なぜメッツ藤浪晋太郎の開幕メジャー残留が難しくなったのか…また出てきた制球難とマイナー落ち拒否権がない契約

 メッツの藤浪晋太郎(29)の開幕メジャーが厳しくなった。MLB公式サイトなど複数の米メディアが伝えたもの。15日(日本時間16日)のナショナルズ戦では制球が荒れ、一死も取れずに降板するなどここまでオープン戦4試合で防御率13.50と安定感に欠いた。藤波にマイナー落ちの拒否権がないことも不利に働き、メジャー挑戦2年目の開幕はメッツ傘下の3Aシラキュースで迎えることになりそうだ。

 

 藤浪にとって試練の春だ。
 今年2月に335万ドル(約5億円)+85万ドル(約1億2500万円)出来高払いの1年契約でメッツに移籍。その新天地でオープン戦の初戦こそ、わずか10球で三者凡退に抑える好スタートを切ったが、2戦目に二死しか取れずに2失点と炎上、3戦目は立ち直り、2奪三振の三者凡退に抑えたが、15日の4戦目で再び大炎上した。

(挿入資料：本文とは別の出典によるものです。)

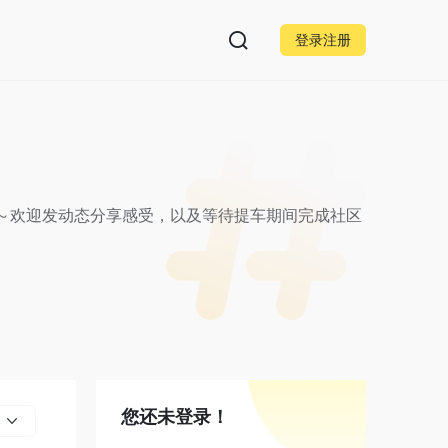
登录注册
的～欢迎发动态分享感受，以及等待提车期间完成社区
您还未登录！
部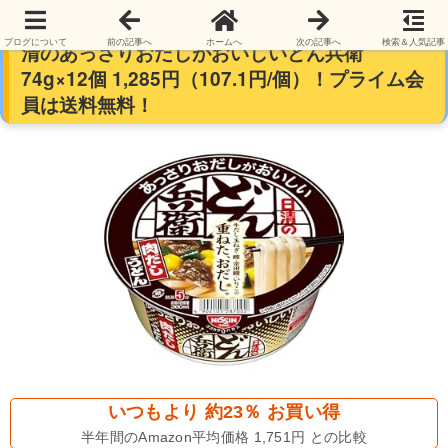
【売れてます】日清食品 カップ麺 どん兵衛 日
ブログについて
前の記事へ
ホームへ
次の記事へ
検索＆人気記事
清のあっさりおだしがおいしいどん兵衛
74g×12個 1,285円（107.1円/個）！プライム会
員は送料無料！
いつもより 約23％ お買い得
半年間のAmazon平均価格 1,751円 との比較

 ナショナルズ戦で一死も取れず、3四球1死球3暴投3失点と荒れに荒れて、防御率は13.50に急落した。
 米メディアの「ニュージャージードットコム」は「藤浪のメッツでの最初のスプリングトレーニングには多くの混乱がもたらされている。29歳右腕のこの春はビザや個人的な問題で日本に戻ることから始まった。彼は2回のパーフェクトイニングで打たれそうにないように見え、他の登板ではストライクを投げることに苦労した」とバッサリ。MLB公式サイトは、藤浪が「制球難はメカニックの問題」と分析して、テイクバックの際に腕が背中に回りすぎるフォームの修正に乗り出していることを伝えつつ「現時点では335万ドル(約5億円)の契約が保証されているにもかかわらず、藤浪を開幕ロースターに割って入るのは難しいだろう」と、開幕でメジャーに残るのは厳しいとの見立てを記した。

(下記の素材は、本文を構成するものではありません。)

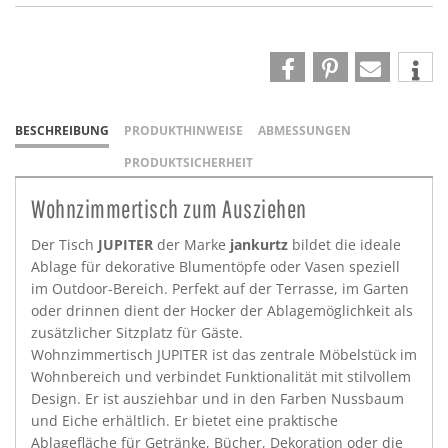
BESCHREIBUNG
PRODUKTHINWEISE
ABMESSUNGEN
PRODUKTSICHERHEIT
Wohnzimmertisch zum Ausziehen
Der Tisch
JUPITER
der Marke
jankurtz
bildet die ideale
Ablage für dekorative Blumentöpfe oder Vasen speziell
im Outdoor-Bereich. Perfekt auf der Terrasse, im Garten
oder drinnen dient der Hocker der Ablagemöglichkeit als
zusätzlicher Sitzplatz für Gäste.
Wohnzimmertisch JUPITER ist das zentrale Möbelstück im
Wohnbereich und verbindet Funktionalität mit stilvollem
Design. Er ist ausziehbar und in den Farben Nussbaum
und Eiche erhältlich. Er bietet eine praktische
Ablagefläche für Getränke, Bücher, Dekoration oder die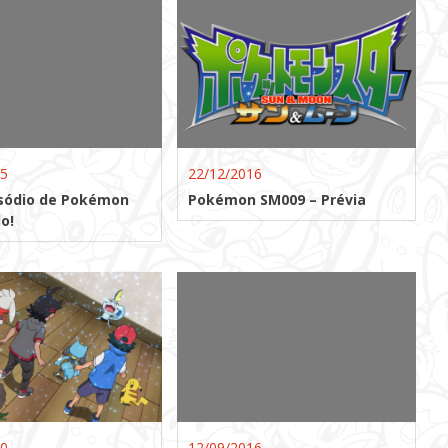
15
22/12/2016
sódio de Pokémon
Pokémon SM009 – Prévia
o!
20
12/09/2016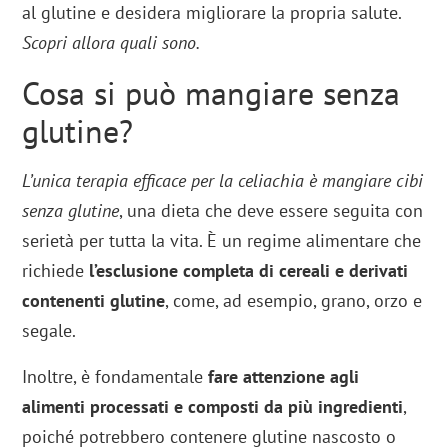
al glutine e desidera migliorare la propria salute.
Scopri allora quali sono.
Cosa si può mangiare senza
glutine?
L’unica terapia efficace per la celiachia è mangiare cibi
senza glutine
, una dieta che deve essere seguita con
serietà per tutta la vita. È un regime alimentare che
richiede
l’esclusione completa di cereali e derivati
contenenti glutine
, come, ad esempio, grano, orzo e
segale.
Inoltre, è fondamentale
fare attenzione agli
alimenti processati e composti da più ingredienti
,
poiché potrebbero contenere glutine nascosto o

「メッツは40人のロースターにオプション外の投手4人がおり、残りの枠は2つのみとなっている。マイナーリーグのオプションも可能な藤浪を(ロースターに)加えることは、チームから完全に誰かを外すことを意味する。そのため彼はシーズン後にロースターに加わる道筋としてプレーできる3Aシラキュース行きになると思われる」と説明した。
 藤浪はメッツとの契約を結ぶにあたり、マイナー落ちのオプションを除外することができなかった。メッツの開幕メジャーのブルペン枠は8人となる予定で、残りは2枠。前出の「ノースジャージードットコム」によると、そこを藤浪は、マイケル・トンキン、ヨハン・ラミレス、ショーン・リードフォーリー、オースティン・アダムスらと争っており、これらの4投手はマイナー落ちのオプションが除外されているため、もし彼らを開幕メジャーから外す場合には、ウエーバーを介さなければならないため、マイナー(でプレーする)オプションのある藤浪をマイナースタートさせることが濃厚だという。